Copy the entries from the start through the line that contains "11.5.8 9.4.8 9.3.8", including that line, and leave out the pictures.

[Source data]
☆ ☆ ☆ ☆

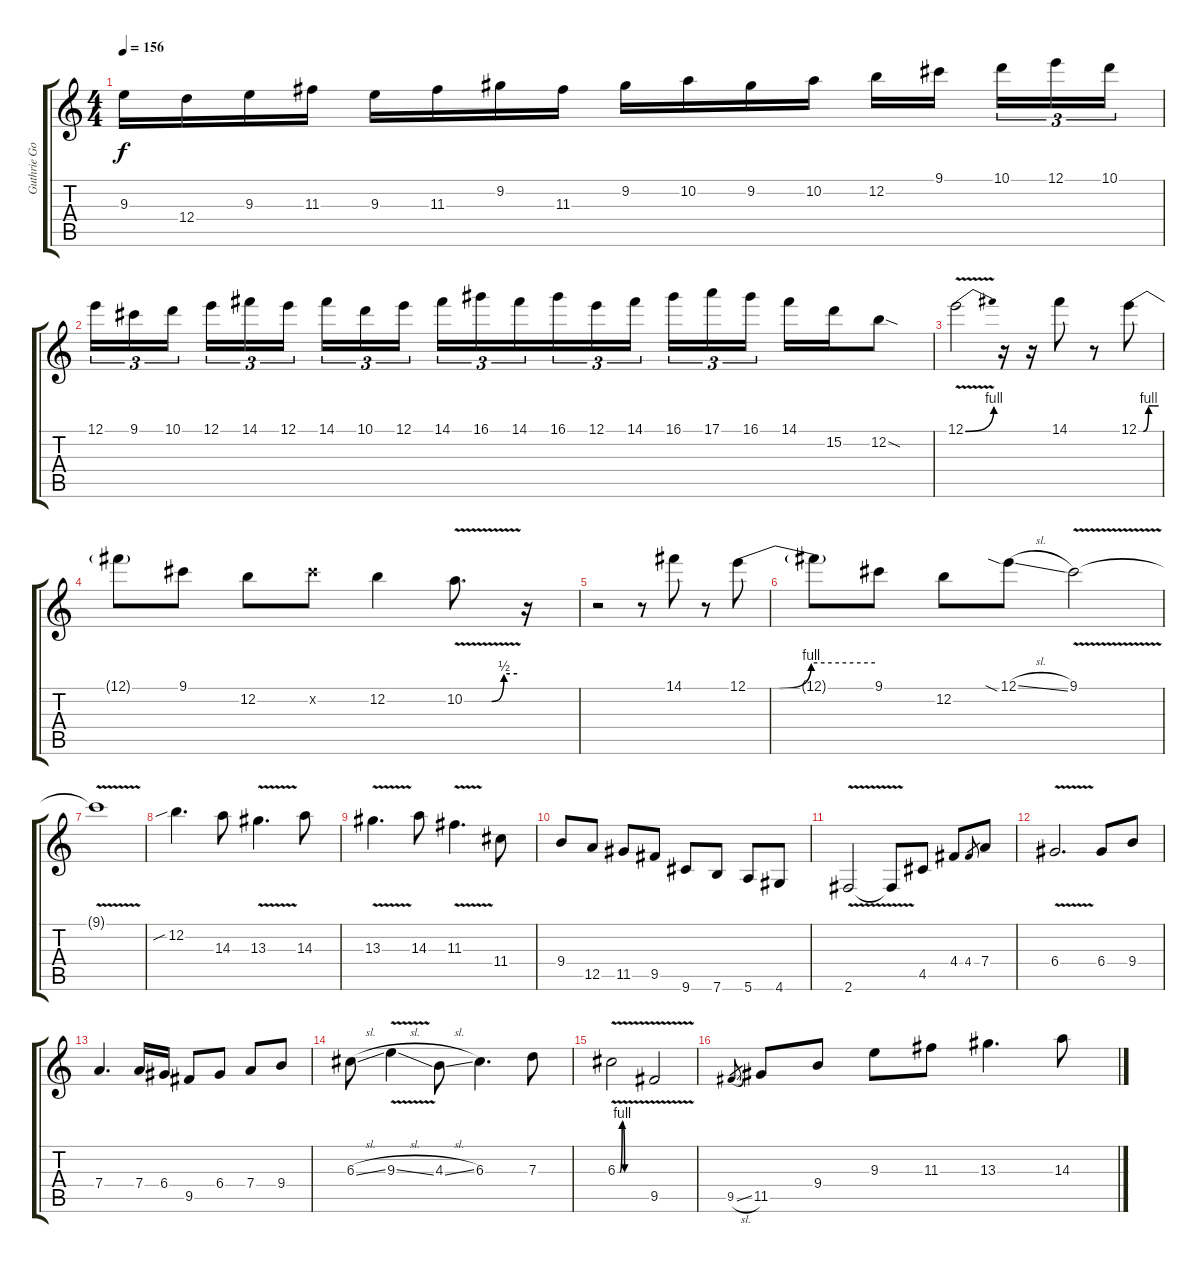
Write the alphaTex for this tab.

\track ("Guthrie Govan" "Guthrie Go") {instrument overdrivenguitar}
\staff {score tabs}
\tuning (E4 B3 G3 D3 A2 E2) {hide}
\ts (4 4)
\tempo 156
\clef g2
\ks c
9.3.16{dy f} 12.4.16 9.3.16 11.3.16 9.3.16 11.3.16 9.2.16 11.3.16 9.2.16 10.2.16 9.2.16 10.2.16 12.2.16 9.1.16{beam splitsecondary} 10.1.16{tu (3 2)} 12.1.16{tu (3 2)} 10.1.16{tu (3 2)} |
12.1.16{tu (3 2)} 9.1.16{tu (3 2)} 10.1.16{tu (3 2) beam splitsecondary} 12.1.16{tu (3 2)} 14.1.16{tu (3 2)} 12.1.16{tu (3 2)} 14.1.16{tu (3 2)} 10.1.16{tu (3 2)} 12.1.16{tu (3 2) beam splitsecondary} 14.1.16{tu (3 2)} 16.1.16{tu (3 2)} 14.1.16{tu (3 2) beam merge} 16.1.16{tu (3 2) beam merge} 12.1.16{tu (3 2)} 14.1.16{tu (3 2) beam splitsecondary} 16.1.16{tu (3 2)} 17.1.16{tu (3 2)} 16.1.16{tu (3 2)} 14.1.16 15.2.16 12.2{sod}.8 |
12.1{be (bend 0 0 60 4) v}.2 r.16 r.16 14.1.8 r.8 12.1{be (custom 0 0 14 0 30 4 45 4 60 4)}.8 |
12.1{t}.8 9.1.8 12.2.8 14.2{x}.8 12.2.4 10.2{be (custom 0 0 31 0 45 2 60 2) v}.8{d} r.16 |
r.2 r.8 14.1.8 r.8 12.1{be (custom 0 0 15 0 30 4 60 4)}.8 |
12.1{t}.8 9.1.8 12.2.8 12.1{sia sl}.8 9.1{v}.2 |
9.1{t}.1 |
12.2{sib}.4{d} 14.3.8 13.3{v}.4{d} 14.3.8 |
13.3{v}.4{d} 14.3.8 11.3{v}.4{d} 11.4.8 |
9.4.8 12.5.8 11.5.8 9.5.8 9.6.8 7.6.8 5.6.8 4.6.8 |
2.6{v}.2 2.6{t}.8 4.5.8 4.4.8 4.4.8{gr} 7.4.8 |
6.4{v}.2{d} 6.4.8 9.4.8 |
7.4.4{d} 7.4.16 6.4.16 9.5.8 6.4.8 7.4.8 9.4.8 |
6.3{sl}.8 9.3{v sl}.4 4.3{sl}.8 6.3.4{d} 7.3.8 |
6.3{be (custom 0 0 5 0 10 4 15 0 60 0) v}.2 9.5{v}.2 |
9.5{sl}.8{gr} 11.5.8 9.4.8 9.3.8 11.3.8 13.3.4{d} 14.3.8
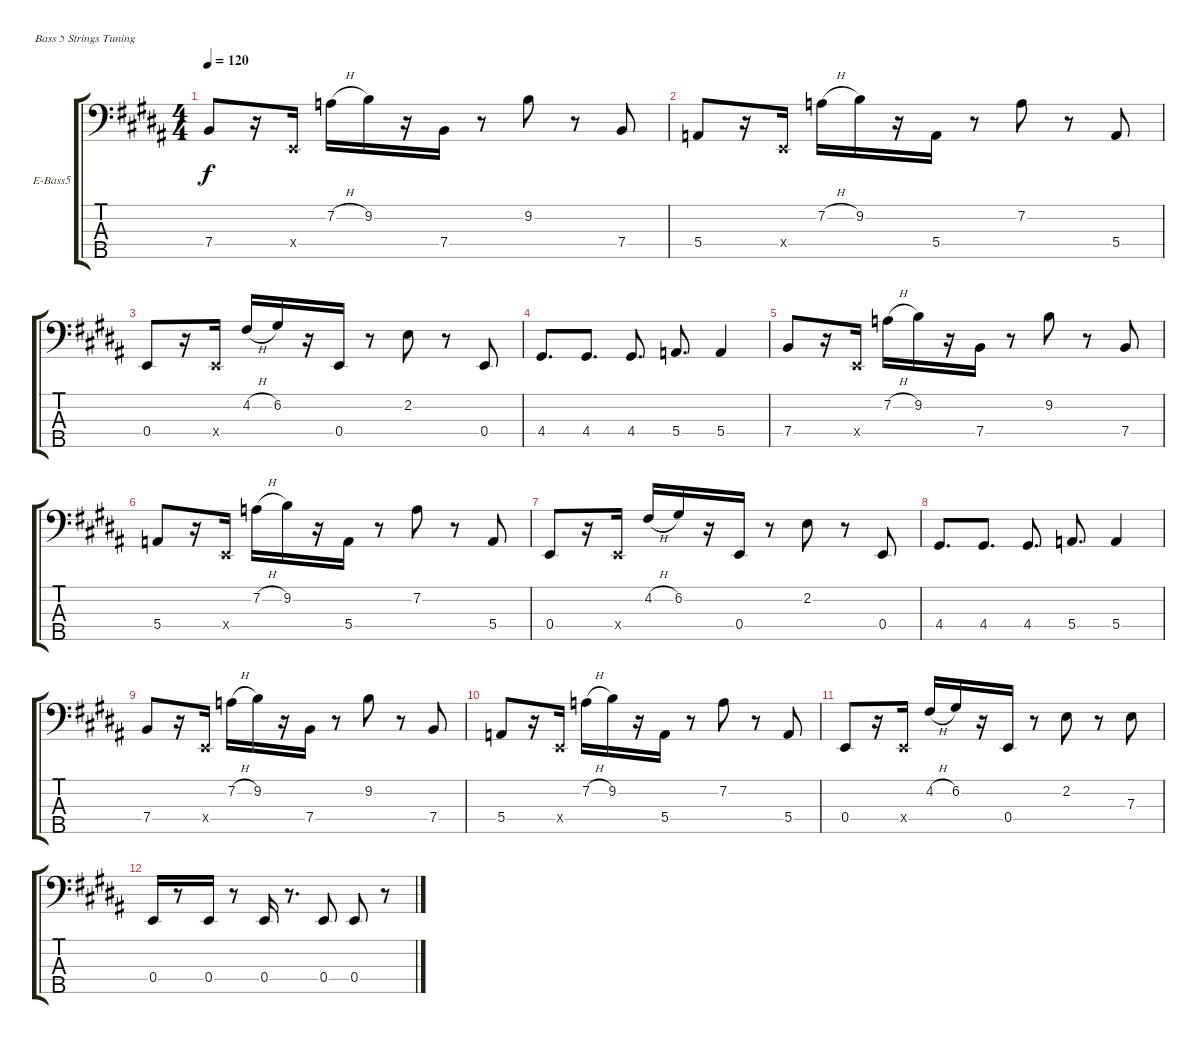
\bracketExtendMode groupsimilarinstruments
\firstSystemTrackNameOrientation horizontal
\otherSystemsTrackNameOrientation horizontal
\track ("Fred Schneider" "E-Bass5") {instrument electricbassfinger}
\staff {score tabs}
\tuning (G2 D2 A1 E1 B0)
\ts (4 4)
\tempo 120
\clef f4
\ks g#minor
7.4{acc forcenatural}.8{dy f} r.16 0.4{x acc forcenatural}.16 7.2{h acc forcenatural}.16 9.2{acc forcenatural}.16 r.16 7.4{acc forcenatural}.16 r.8 9.2{acc forcenatural}.8 r.8 7.4{acc forcenatural}.8 |
5.4{acc forcenatural}.8 r.16 0.4{x acc forcenatural}.16 7.2{h acc forcenatural}.16 9.2{acc forcenatural}.16 r.16 5.4{acc forcenatural}.16 r.8 7.2{acc forcenatural}.8 r.8 5.4{acc forcenatural}.8 |
0.4{acc forcenatural}.8 r.16 0.4{x acc forcenatural}.16 4.2{h acc #}.16 6.2{acc #}.16 r.16 0.4{acc forcenatural}.16 r.8 2.2{acc forcenatural}.8 r.8 0.4{acc forcenatural}.8 |
4.4{acc #}.8{d} 4.4{acc #}.8{d} 4.4{acc #}.8{d} 5.4{acc forcenatural}.8{d} 5.4{acc forcenatural}.4 |
7.4{acc forcenatural}.8 r.16 0.4{x acc forcenatural}.16 7.2{h acc forcenatural}.16 9.2{acc forcenatural}.16 r.16 7.4{acc forcenatural}.16 r.8 9.2{acc forcenatural}.8 r.8 7.4{acc forcenatural}.8 |
5.4{acc forcenatural}.8 r.16 0.4{x acc forcenatural}.16 7.2{h acc forcenatural}.16 9.2{acc forcenatural}.16 r.16 5.4{acc forcenatural}.16 r.8 7.2{acc forcenatural}.8 r.8 5.4{acc forcenatural}.8 |
0.4{acc forcenatural}.8 r.16 0.4{x acc forcenatural}.16 4.2{h acc #}.16 6.2{acc #}.16 r.16 0.4{acc forcenatural}.16 r.8 2.2{acc forcenatural}.8 r.8 0.4{acc forcenatural}.8 |
4.4{acc #}.8{d} 4.4{acc #}.8{d} 4.4{acc #}.8{d} 5.4{acc forcenatural}.8{d} 5.4{acc forcenatural}.4 |
7.4{acc forcenatural}.8 r.16 0.4{x acc forcenatural}.16 7.2{h acc forcenatural}.16 9.2{acc forcenatural}.16 r.16 7.4{acc forcenatural}.16 r.8 9.2{acc forcenatural}.8 r.8 7.4{acc forcenatural}.8 |
5.4{acc forcenatural}.8 r.16 0.4{x acc forcenatural}.16 7.2{h acc forcenatural}.16 9.2{acc forcenatural}.16 r.16 5.4{acc forcenatural}.16 r.8 7.2{acc forcenatural}.8 r.8 5.4{acc forcenatural}.8 |
0.4{acc forcenatural}.8 r.16 0.4{x acc forcenatural}.16 4.2{h acc #}.16 6.2{acc #}.16 r.16 0.4{acc forcenatural}.16 r.8 2.2{acc forcenatural}.8 r.8 7.3{acc forcenatural}.8 |
0.4{acc forcenatural}.16 r.8 0.4{acc forcenatural}.16 r.8 0.4{acc forcenatural}.16 r.8{d} 0.4{acc forcenatural}.8 0.4{acc forcenatural}.8 r.8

☆ ☆ ☆ ☆

### Answer to this problem
Write the alphaTex for this tab.

\track ("Guthrie Govan" "Guthrie Go") {instrument overdrivenguitar}
\staff {score tabs}
\tuning (E4 B3 G3 D3 A2 E2) {hide}
\ts (4 4)
\tempo 156
\clef g2
\ks c
9.3.16{dy f} 12.4.16 9.3.16 11.3.16 9.3.16 11.3.16 9.2.16 11.3.16 9.2.16 10.2.16 9.2.16 10.2.16 12.2.16 9.1.16{beam splitsecondary} 10.1.16{tu (3 2)} 12.1.16{tu (3 2)} 10.1.16{tu (3 2)} |
12.1.16{tu (3 2)} 9.1.16{tu (3 2)} 10.1.16{tu (3 2) beam splitsecondary} 12.1.16{tu (3 2)} 14.1.16{tu (3 2)} 12.1.16{tu (3 2)} 14.1.16{tu (3 2)} 10.1.16{tu (3 2)} 12.1.16{tu (3 2) beam splitsecondary} 14.1.16{tu (3 2)} 16.1.16{tu (3 2)} 14.1.16{tu (3 2) beam merge} 16.1.16{tu (3 2) beam merge} 12.1.16{tu (3 2)} 14.1.16{tu (3 2) beam splitsecondary} 16.1.16{tu (3 2)} 17.1.16{tu (3 2)} 16.1.16{tu (3 2)} 14.1.16 15.2.16 12.2{sod}.8 |
12.1{be (bend 0 0 60 4) v}.2 r.16 r.16 14.1.8 r.8 12.1{be (custom 0 0 14 0 30 4 45 4 60 4)}.8 |
12.1{t}.8 9.1.8 12.2.8 14.2{x}.8 12.2.4 10.2{be (custom 0 0 31 0 45 2 60 2) v}.8{d} r.16 |
r.2 r.8 14.1.8 r.8 12.1{be (custom 0 0 15 0 30 4 60 4)}.8 |
12.1{t}.8 9.1.8 12.2.8 12.1{sia sl}.8 9.1{v}.2 |
9.1{t}.1 |
12.2{sib}.4{d} 14.3.8 13.3{v}.4{d} 14.3.8 |
13.3{v}.4{d} 14.3.8 11.3{v}.4{d} 11.4.8 |
9.4.8 12.5.8 11.5.8 9.5.8 9.6.8 7.6.8 5.6.8 4.6.8 |
2.6{v}.2 2.6{t}.8 4.5.8 4.4.8 4.4.8{gr} 7.4.8 |
6.4{v}.2{d} 6.4.8 9.4.8 |
7.4.4{d} 7.4.16 6.4.16 9.5.8 6.4.8 7.4.8 9.4.8 |
6.3{sl}.8 9.3{v sl}.4 4.3{sl}.8 6.3.4{d} 7.3.8 |
6.3{be (custom 0 0 5 0 10 4 15 0 60 0) v}.2 9.5{v}.2 |
9.5{sl}.8{gr} 11.5.8 9.4.8 9.3.8 11.3.8 13.3.4{d} 14.3.8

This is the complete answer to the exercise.